> [RAW DATA]
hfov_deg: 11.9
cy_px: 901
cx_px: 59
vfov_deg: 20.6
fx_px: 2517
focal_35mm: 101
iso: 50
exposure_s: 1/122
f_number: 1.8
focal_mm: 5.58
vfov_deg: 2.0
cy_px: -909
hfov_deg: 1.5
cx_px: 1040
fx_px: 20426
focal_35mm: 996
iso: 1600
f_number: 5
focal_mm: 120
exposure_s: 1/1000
---
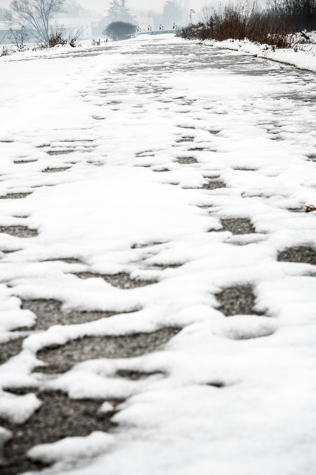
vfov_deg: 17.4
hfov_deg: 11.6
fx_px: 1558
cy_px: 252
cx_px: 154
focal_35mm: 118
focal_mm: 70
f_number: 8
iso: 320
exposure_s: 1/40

> [TASK DIRECTIONS] Above this instruction are the records; retype exactly the lines from the one containing "hfov_deg: 11.6" up to and including the one containing "exposure_s: 1/40".

> [COMPLETED EXERCISE]
hfov_deg: 11.6
fx_px: 1558
cy_px: 252
cx_px: 154
focal_35mm: 118
focal_mm: 70
f_number: 8
iso: 320
exposure_s: 1/40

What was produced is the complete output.